犬を詠う(6/12)
犬はいつもはつらつとしてよろこびにからだふるはす凄き
生きもの 奥村晃作
顔中に毛の生(は)える犬をカワイイと幼(をさな)言ふああ
そのしんじつの声 奥村晃作
イヌネコと蔑(なみ)して言ふがイヌネコは一切無所有の生を
完(まつた)うす 奥村晃作
吠えるぞと思ふに犬の口もとが憎げに動きあと凄き声
奥村晃作
柴犬ベンケイ甲斐犬リュウがこもごもに唇(くち)なめくるる
夢に来たりて 道浦母都子
誰も彼もいなくなりたる公園に木霊となりて犬とわれ居り
道浦母都子
はじめから叱られに来るわが犬のななめの頭(かしら)ひとたびは搏つ
佐波洋子
奥村晃作は犬を飼っているのだろうか? 犬に溺れるような態度ではなく、覚めた目で詠っている。
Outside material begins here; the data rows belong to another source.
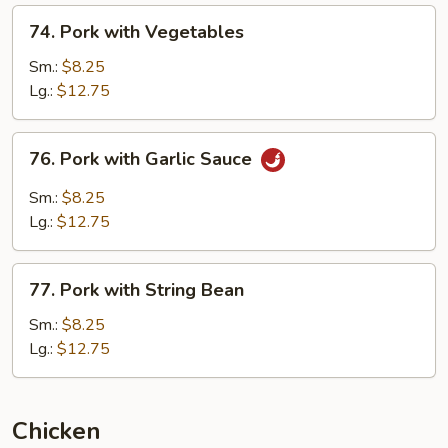
74.
74. Pork with Vegetables
Pork
with
Sm.:
$8.25
Vegetables
Lg.:
$12.75
76.
76. Pork with Garlic Sauce
Pork
with
Sm.:
$8.25
Garlic
Lg.:
$12.75
Sauce
77.
77. Pork with String Bean
Pork
with
Sm.:
$8.25
String
Lg.:
$12.75
Bean
Chicken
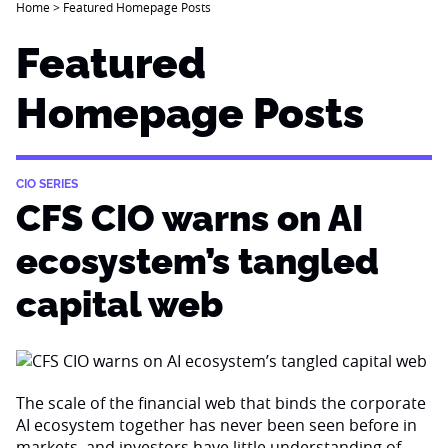
Home
>
Featured Homepage Posts
Featured
Homepage Posts
CIO SERIES
CFS CIO warns on AI
ecosystem’s tangled
capital web
The scale of the financial web that binds the corporate
AI ecosystem together has never been seen before in
markets, and investors have little understanding of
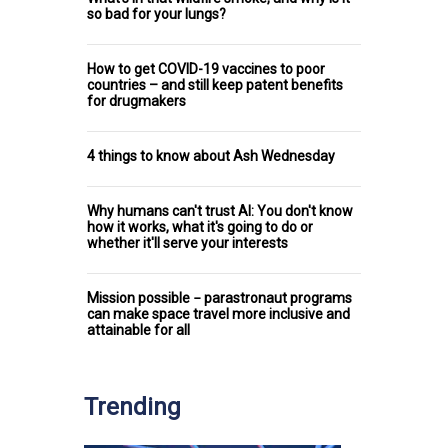
so bad for your lungs?
How to get COVID-19 vaccines to poor
countries – and still keep patent benefits
for drugmakers
4 things to know about Ash Wednesday
Why humans can't trust AI: You don't know
how it works, what it's going to do or
whether it'll serve your interests
Mission possible − parastronaut programs
can make space travel more inclusive and
attainable for all
Trending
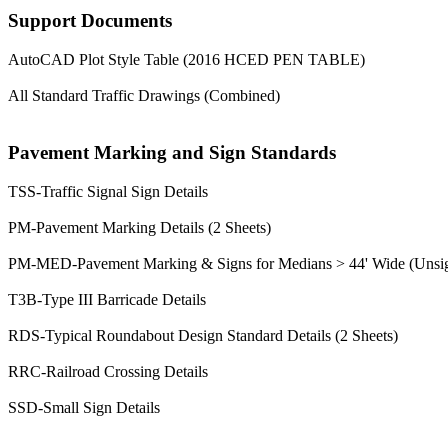
Support Documents
AutoCAD Plot Style Table (2016 HCED PEN TABLE)
All Standard Traffic Drawings (Combined)
Pavement Marking and Sign Standards
TSS-Traffic Signal Sign Details
PM-Pavement Marking Details (2 Sheets)
PM-MED-Pavement Marking & Signs for Medians > 44' Wide (Unsign
T3B-Type III Barricade Details
RDS-Typical Roundabout Design Standard Details (2 Sheets)
RRC-Railroad Crossing Details
SSD-Small Sign Details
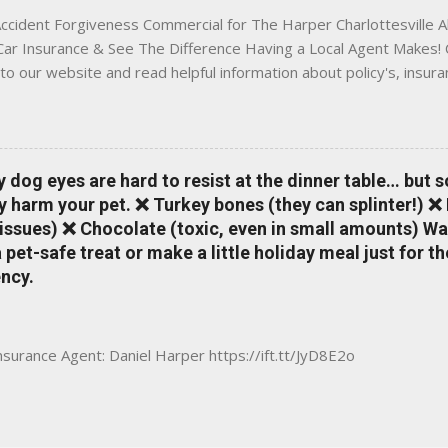
ccident Forgiveness Commercial for The Harper Charlottesville A
 Car Insurance & See The Difference Having a Local Agent Makes! 
to our website and read helpful information about policy's, insur
local Charlottesville community. www.insuranceofcharlottesville.c
vent loss of discounts after a claim. One of many benefits you can
is a great way to incentivize your teen to drive safely. Earn poi
tate shopping portal. With the Allstate mobile app you can: mana
y dog eyes are hard to resist at the dinner table… but 
 take claim photos earn Drivewise rewards access ID cards hav
y harm your pet. ❌ Turkey bones (they can splinter!) ❌
a touch of a button Ever wonder if something is considered colli
issues) ❌ Chocolate (toxic, even in small amounts) Wa
ical Expense work on your insurance policy? Visit the insurance m
pet-safe treat or make a little holiday meal just for 
ncy.
Insurance Agent: Daniel Harper https://ift.tt/JyD8E2o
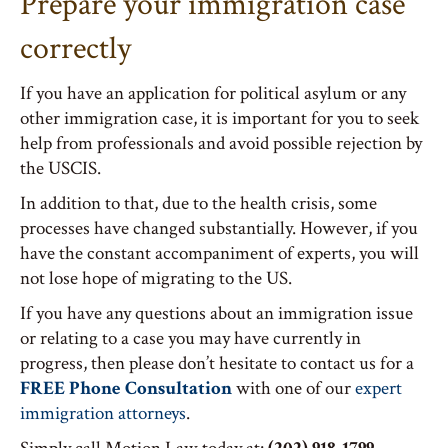
Prepare your immigration case
correctly
If you have an application for political asylum or any
other immigration case, it is important for you to seek
help from professionals and avoid possible rejection by
the USCIS.
In addition to that, due to the health crisis, some
processes have changed substantially. However, if you
have the constant accompaniment of experts, you will
not lose hope of migrating to the US.
If you have any questions about an immigration issue
or relating to a case you may have currently in
progress, then please don’t hesitate to contact us for a
FREE Phone Consultation
with one of our
expert
immigration attorneys
.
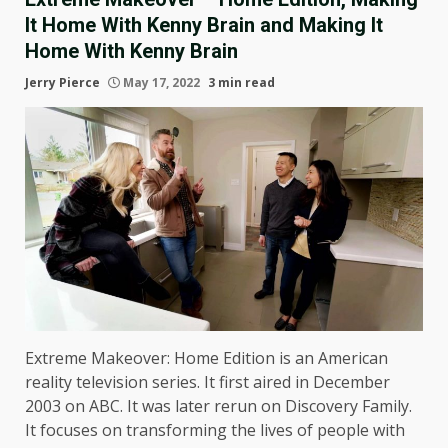
It Home With Kenny Brain and Making It
Home With Kenny Brain
Jerry Pierce
May 17, 2022
3 min read
Extreme Makeover: Home Edition is an American
reality television series. It first aired in December
2003 on ABC. It was later rerun on Discovery Family.
It focuses on transforming the lives of people with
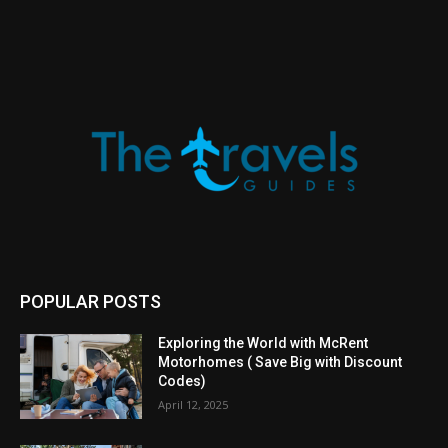
POPULAR POSTS
Exploring the World with McRent
Motorhomes ( Save Big with Discount
Codes)
April 12, 2025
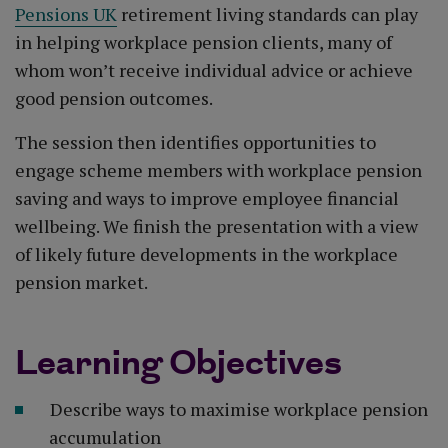
Pensions UK
retirement living standards can play
in helping workplace pension clients, many of
whom won’t receive individual advice or achieve
good pension outcomes.
The session then identifies opportunities to
engage scheme members with workplace pension
saving and ways to improve employee financial
wellbeing. We finish the presentation with a view
of likely future developments in the workplace
pension market.
Learning Objectives
Describe ways to maximise workplace pension
accumulation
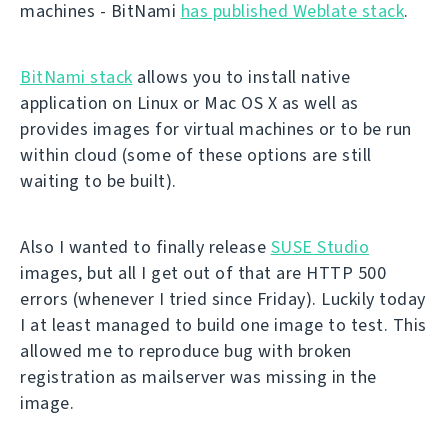
machines - BitNami
has published Weblate stack
.
BitNami stack
allows you to install native
application on Linux or Mac OS X as well as
provides images for virtual machines or to be run
within cloud (some of these options are still
waiting to be built).
Also I wanted to finally release
SUSE Studio
images, but all I get out of that are HTTP 500
errors (whenever I tried since Friday). Luckily today
I at least managed to build one image to test. This
allowed me to reproduce bug with broken
registration as mailserver was missing in the
image.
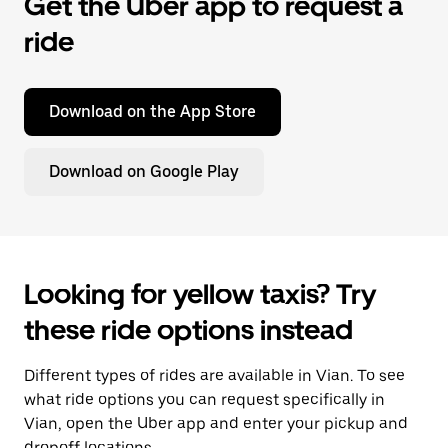
Get the Uber app to request a
ride
Download on the App Store
Download on Google Play
Looking for yellow taxis? Try
these ride options instead
Different types of rides are available in Vian. To see
what ride options you can request specifically in
Vian, open the Uber app and enter your pickup and
dropoff locations.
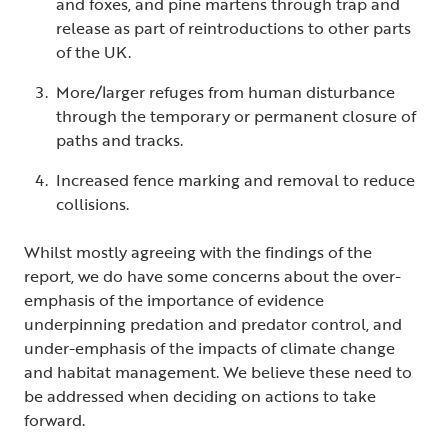
and foxes, and pine martens through trap and
release as part of reintroductions to other parts
of the UK.
More/larger refuges from human disturbance
through the temporary or permanent closure of
paths and tracks.
Increased fence marking and removal to reduce
collisions.
Whilst mostly agreeing with the findings of the
report, we do have some concerns about the over-
emphasis of the importance of evidence
underpinning predation and predator control, and
under-emphasis of the impacts of climate change
and habitat management. We believe these need to
be addressed when deciding on actions to take
forward.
道浦母都子の二首目で「木霊となりて」をどう鑑賞するか? まさか呼びあっているわけではないだろう。
佐波洋子の態度は、よく分る。
画像は日本犬種ひとつである甲斐犬。発見されたのは昭和4年(1929年)というからかなり新しい。発見された地方に因んでと命名された。主人を生涯一人に定めてずっと連れ添う忠実な性格。気性が強く、鹿やイノシシを狩るための猟犬として飼われていた。